1943年,叛徒邢仁甫和“姘头”,一张罕见的合影,镜头中的邢仁甫看起来人畜无害,实际上内心非常膨胀,他作为八路军冀鲁边区司令员,利用手中的权利腐化堕落,最后走上了叛变之路。
这张照片拍得挺有意思。两个人端端正正坐着,邢仁甫甚至还微微含着胸,眼神往镜头外瞥,活像个老实巴交的庄稼汉。可谁想得到呢,就是这副“人畜无害”的皮囊底下,藏着一颗早就烂透了的野心。那时候冀鲁边区是什么地方?那是日伪顽犬牙交错的火药桶,老百姓吃树皮、咽糠团,战士们冬天还穿着单鞋在雪地里跑。可咱们的邢大司令员呢,早就把“革命”俩字挂在裤腰带上当遮羞布了,前线战士饿着肚子,他倒好,背着组织跟所谓的“姘头”在后方小灶里推杯换盏,军需物资过他的手,先紧着自己享受,剩下的才扔给部队。

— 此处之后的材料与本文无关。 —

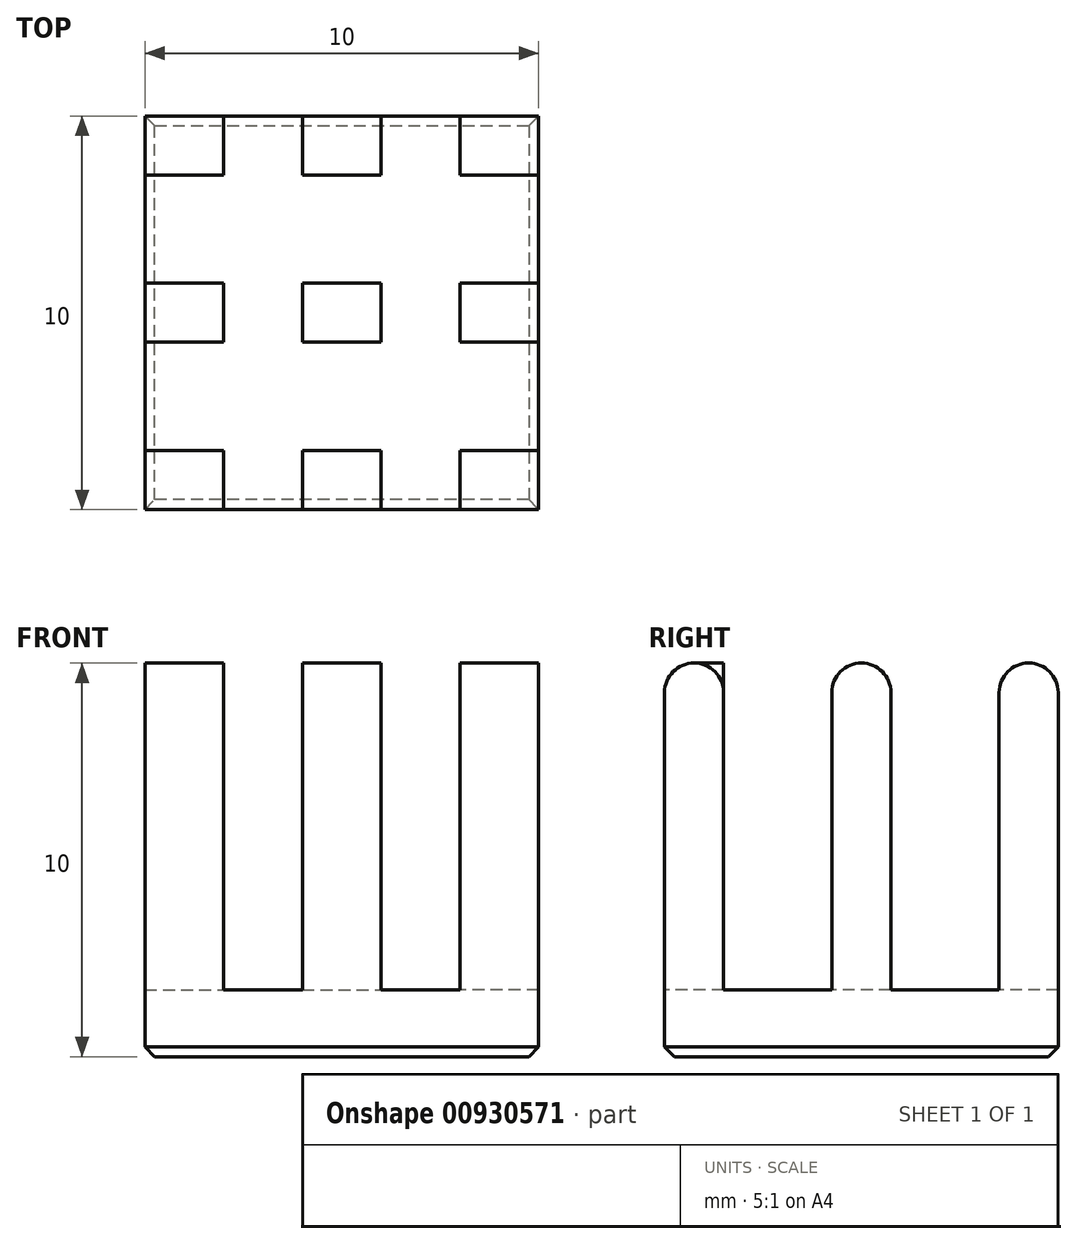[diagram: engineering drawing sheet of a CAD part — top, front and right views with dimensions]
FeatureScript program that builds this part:
annotation { "Feature Type Name" : "Feature", "Feature Type Description" : "" }
export const myFeature = defineFeature(function(context is Context, id is Id, definition is map)
    precondition{}
    {
        {
            var Q0;
            Q0=qCreatedBy(makeId("Top.planeOp"),FACE);
            var sketch = newSketch(context, id + "F0", { "sketchPlane" : qUnion([Q0])});
            skLineSegment(sketch, "E0.bottom", {"start": v(0, 0) * mm, "end": v(10, 0) * mm});
            skLineSegment(sketch, "E0.top", {"start": v(0, 10) * mm, "end": v(10, 10) * mm});
            skLineSegment(sketch, "E0.left", {"start": v(0, 0) * mm, "end": v(0, 10) * mm});
            skLineSegment(sketch, "E0.right", {"start": v(10, 0) * mm, "end": v(10, 10) * mm});
            skSolve(sketch);
        }
        {
            var Q0;
            Q0=qSketchRegion(id+"F0",true);
            extrude(context, id + "F1", {"entities" : qUnion([Q0]), "depth" : 1.7 * mm});
        }
        {
            var Q0;
            Q0=makeQuery(id+"F1.opExtrude","CAP_EDGE",EDGE,{"disambiguationData":[OSD([sQuery(id+"F0.wireOp",EDGE,"E0.bottom")])],"isStart":true});
            var Q1;
            Q1=makeQuery(id+"F1.opExtrude","CAP_EDGE",EDGE,{"disambiguationData":[OSD([sQuery(id+"F0.wireOp",EDGE,"E0.left")])],"isStart":true});
            var Q2;
            Q2=makeQuery(id+"F1.opExtrude","CAP_EDGE",EDGE,{"disambiguationData":[OSD([sQuery(id+"F0.wireOp",EDGE,"E0.right")])],"isStart":true});
            var Q3;
            Q3=makeQuery(id+"F1.opExtrude","CAP_EDGE",EDGE,{"disambiguationData":[OSD([sQuery(id+"F0.wireOp",EDGE,"E0.top")])],"isStart":true});
            chamfer(context, id + "F2", {"entities" : qUnion([Q0, Q1, Q2, Q3]), "width" : 0.25 * mm, "tangentPropagation" : true});
        }
        {
            var Q0;
            Q0=makeQuery(id+"F1.opExtrude","CAP_FACE",FACE,{"disambiguationData":[OSD([sQuery(id+"F0.wireOp",EDGE,"E0.bottom"),sQuery(id+"F0.wireOp",EDGE,"E0.top"),sQuery(id+"F0.wireOp",EDGE,"E0.left"),sQuery(id+"F0.wireOp",EDGE,"E0.right")])],"isStart":false});
            var sketch = newSketch(context, id + "F3", { "sketchPlane" : qUnion([Q0])});
            skLineSegment(sketch, "E1.bottom", {"start": v(0, 10) * mm, "end": v(2, 10) * mm});
            skLineSegment(sketch, "E1.top", {"start": v(0, 8.5) * mm, "end": v(2, 8.5) * mm});
            skLineSegment(sketch, "E1.left", {"start": v(0, 10) * mm, "end": v(0, 8.5) * mm});
            skLineSegment(sketch, "E1.right", {"start": v(2, 10) * mm, "end": v(2, 8.5) * mm});
            skLineSegment(sketch, "E2.bottom", {"start": v(10, 10) * mm, "end": v(8, 10) * mm});
            skLineSegment(sketch, "E2.top", {"start": v(10, 8.5) * mm, "end": v(8, 8.5) * mm});
            skLineSegment(sketch, "E2.left", {"start": v(10, 10) * mm, "end": v(10, 8.5) * mm});
            skLineSegment(sketch, "E2.right", {"start": v(8, 10) * mm, "end": v(8, 8.5) * mm});
            skLineSegment(sketch, "E3.bottom", {"start": v(0, 0) * mm, "end": v(2, 0) * mm});
            skLineSegment(sketch, "E3.top", {"start": v(0, 1.5) * mm, "end": v(2, 1.5) * mm});
            skLineSegment(sketch, "E3.left", {"start": v(0, 0) * mm, "end": v(0, 1.5) * mm});
            skLineSegment(sketch, "E3.right", {"start": v(2, 0) * mm, "end": v(2, 1.5) * mm});
            skLineSegment(sketch, "E4.bottom", {"start": v(10, 0) * mm, "end": v(8, 0) * mm});
            skLineSegment(sketch, "E4.top", {"start": v(10, 1.5) * mm, "end": v(8, 1.5) * mm});
            skLineSegment(sketch, "E4.left", {"start": v(10, 0) * mm, "end": v(10, 1.5) * mm});
            skLineSegment(sketch, "E4.right", {"start": v(8, 0) * mm, "end": v(8, 1.5) * mm});
            skLineSegment(sketch, "E5.bottom", {"start": v(0, 5.75) * mm, "end": v(2, 5.75) * mm});
            skLineSegment(sketch, "E5.top", {"start": v(0, 4.25) * mm, "end": v(2, 4.25) * mm});
            skLineSegment(sketch, "E5.left", {"start": v(0, 5.75) * mm, "end": v(0, 4.25) * mm});
            skLineSegment(sketch, "E5.right", {"start": v(2, 5.75) * mm, "end": v(2, 4.25) * mm});
            skLineSegment(sketch, "E6.bottom", {"start": v(4, 10) * mm, "end": v(6, 10) * mm});
            skLineSegment(sketch, "E6.top", {"start": v(4, 8.5) * mm, "end": v(6, 8.5) * mm});
            skLineSegment(sketch, "E6.left", {"start": v(4, 10) * mm, "end": v(4, 8.5) * mm});
            skLineSegment(sketch, "E6.right", {"start": v(6, 10) * mm, "end": v(6, 8.5) * mm});
            skLineSegment(sketch, "E7.bottom", {"start": v(10, 5.75) * mm, "end": v(8, 5.75) * mm});
            skLineSegment(sketch, "E7.top", {"start": v(10, 4.25) * mm, "end": v(8, 4.25) * mm});
            skLineSegment(sketch, "E7.left", {"start": v(10, 5.75) * mm, "end": v(10, 4.25) * mm});
            skLineSegment(sketch, "E7.right", {"start": v(8, 5.75) * mm, "end": v(8, 4.25) * mm});
            skLineSegment(sketch, "E8.bottom", {"start": v(4, 5.75) * mm, "end": v(6, 5.75) * mm});
            skLineSegment(sketch, "E8.top", {"start": v(4, 4.25) * mm, "end": v(6, 4.25) * mm});
            skLineSegment(sketch, "E8.left", {"start": v(4, 5.75) * mm, "end": v(4, 4.25) * mm});
            skLineSegment(sketch, "E8.right", {"start": v(6, 5.75) * mm, "end": v(6, 4.25) * mm});
            skLineSegment(sketch, "E9.bottom", {"start": v(4, 1.5) * mm, "end": v(6, 1.5) * mm});
            skLineSegment(sketch, "E9.top", {"start": v(4, 0) * mm, "end": v(6, 0) * mm});
            skLineSegment(sketch, "E9.left", {"start": v(4, 1.5) * mm, "end": v(4, 0) * mm});
            skLineSegment(sketch, "E9.right", {"start": v(6, 1.5) * mm, "end": v(6, 0) * mm});
            skSolve(sketch);
        }
        {
            var Q0;
            Q0=qSketchRegion(id+"F3",true);
            extrude(context, id + "F4", {"entities" : qUnion([Q0]), "operationType" : NewBodyOperationType.ADD, "depth" : 8.3 * mm});
        }
        {
            var Q0;
            Q0=makeQuery(id+"F4.opExtrude","CAP_EDGE",EDGE,{"disambiguationData":[OSD([sQuery(id+"F3.wireOp",EDGE,"E3.bottom")])],"isStart":false});
            var Q1;
            Q1=makeQuery(id+"F4.opExtrude","CAP_EDGE",EDGE,{"disambiguationData":[OSD([sQuery(id+"F3.wireOp",EDGE,"E3.top")])],"isStart":false});
            var Q2;
            Q2=makeQuery(id+"F4.opExtrude","CAP_EDGE",EDGE,{"disambiguationData":[OSD([sQuery(id+"F3.wireOp",EDGE,"E9.top")])],"isStart":false});
            var Q3;
            Q3=makeQuery(id+"F4.opExtrude","CAP_EDGE",EDGE,{"disambiguationData":[OSD([sQuery(id+"F3.wireOp",EDGE,"E4.bottom")])],"isStart":false});
            var Q4;
            Q4=makeQuery(id+"F4.opExtrude","CAP_EDGE",EDGE,{"disambiguationData":[OSD([sQuery(id+"F3.wireOp",EDGE,"E4.top")])],"isStart":false});
            var Q5;
            Q5=makeQuery(id+"F4.opExtrude","CAP_EDGE",EDGE,{"disambiguationData":[OSD([sQuery(id+"F3.wireOp",EDGE,"E7.top")])],"isStart":false});
            var Q6;
            Q6=makeQuery(id+"F4.opExtrude","CAP_EDGE",EDGE,{"disambiguationData":[OSD([sQuery(id+"F3.wireOp",EDGE,"E7.bottom")])],"isStart":false});
            var Q7;
            Q7=makeQuery(id+"F4.opExtrude","CAP_EDGE",EDGE,{"disambiguationData":[OSD([sQuery(id+"F3.wireOp",EDGE,"E8.top")])],"isStart":false});
            var Q8;
            Q8=makeQuery(id+"F4.opExtrude","CAP_EDGE",EDGE,{"disambiguationData":[OSD([sQuery(id+"F3.wireOp",EDGE,"E8.bottom")])],"isStart":false});
            var Q9;
            Q9=makeQuery(id+"F4.opExtrude","CAP_EDGE",EDGE,{"disambiguationData":[OSD([sQuery(id+"F3.wireOp",EDGE,"E5.top")])],"isStart":false});
            var Q10;
            Q10=makeQuery(id+"F4.opExtrude","CAP_EDGE",EDGE,{"disambiguationData":[OSD([sQuery(id+"F3.wireOp",EDGE,"E5.bottom")])],"isStart":false});
            var Q11;
            Q11=makeQuery(id+"F4.opExtrude","CAP_EDGE",EDGE,{"disambiguationData":[OSD([sQuery(id+"F3.wireOp",EDGE,"E1.top")])],"isStart":false});
            var Q12;
            Q12=makeQuery(id+"F4.opExtrude","CAP_EDGE",EDGE,{"disambiguationData":[OSD([sQuery(id+"F3.wireOp",EDGE,"E1.bottom")])],"isStart":false});
            var Q13;
            Q13=makeQuery(id+"F4.opExtrude","CAP_EDGE",EDGE,{"disambiguationData":[OSD([sQuery(id+"F3.wireOp",EDGE,"E6.top")])],"isStart":false});
            var Q14;
            Q14=makeQuery(id+"F4.opExtrude","CAP_EDGE",EDGE,{"disambiguationData":[OSD([sQuery(id+"F3.wireOp",EDGE,"E6.bottom")])],"isStart":false});
            var Q15;
            Q15=makeQuery(id+"F4.opExtrude","CAP_EDGE",EDGE,{"disambiguationData":[OSD([sQuery(id+"F3.wireOp",EDGE,"E2.top")])],"isStart":false});
            var Q16;
            Q16=makeQuery(id+"F4.opExtrude","CAP_EDGE",EDGE,{"disambiguationData":[OSD([sQuery(id+"F3.wireOp",EDGE,"E2.bottom")])],"isStart":false});
            fillet(context, id + "F5", {"entities" : qUnion([Q0, Q1, Q2, Q3, Q4, Q5, Q6, Q7, Q8, Q9, Q10, Q11, Q12, Q13, Q14, Q15, Q16]), "radius" : 0.75 * mm, "tangentPropagation" : true, "allowEdgeOverflow" : false});
        }
    });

有人说他是被环境逼的,压力太大才走了歪路。这话糊弄谁呢?同期的萧华、周贯五,哪个不是从死人堆里爬出来的?人家咋没叛变?邢仁甫的问题根子上就出在“特权”俩字上。他当上司令员之后,听不进一句反对意见,开会时拍桌子骂娘,私下里把根据地当成自己的“独立王国”。最讽刺的是,他一边在台上大讲艰苦奋斗,一边偷偷把缴获的黄金首饰往自己腰包里塞。那张合影里的女人,据说原本是地方上的进步青年,可邢仁甫看上的不是她的觉悟,而是她的脸蛋和顺从。他用组织给的威信当护身符,把革命纪律当废纸,这种堕落比战场上的失败可怕一万倍,战场输了还能重新打,心烂了可就彻底没救了。
后来事情败露,他非但不认错,反而一咬牙投了日本人。这步棋走得蠢到极点。他以为带着根据地的布防图过去就能换个“皇军顾问”的头衔,可人家日本人拿他当什么?当一条咬过主人的野狗罢了。更可恨的是,他叛变后转头就带着敌人端了自个儿曾经的埋伏点,害死了好几个老战友。那些战友临死前还喊着“邢司令不可能出卖我们”,你说这人心得黑到什么份上才能干出这种事?
回过头再看这张合影,我突然觉得后背发凉。镜头定格的那个瞬间,邢仁甫心里八成还在盘算:今天吃哪条缴来的香烟,晚上跟姘头去哪间屋子逍遥。他大概觉得自己聪明绝顶,一边搂着美人,一边哄着组织,两头占便宜。可他忘了,革命队伍不是菜市场,纪律不是挂在墙上的画。他以为自己能左右逢源,实际上从腐化的那一刻起,他就已经是个死人了,不是肉体上的死,是信仰、人格、骨气全死透了。等到1949年他被公审枪决,据说枪响之前他还在喊“冤枉”,我倒想问问他:那些被你出卖的兄弟,他们冤不冤?
历史这东西从来不跟你讲情面。它会把每个人的选择摊在太阳底下,好的坏的,清白的腌臜的,一样一样给你算清楚。邢仁甫这三个字,在党史上就是个脓包,戳破了流出来的全是臭水。可偏偏这种臭水有时候能提醒我们:权力这东西,你要是不拿笼子关住它,它就能把好好一个人变成照片里那张“人畜无害”的假脸。真正的考验从来不在枪林弹雨里,而在你手握大权、无人监督的那一刻,你能不能对自己说一声“停”。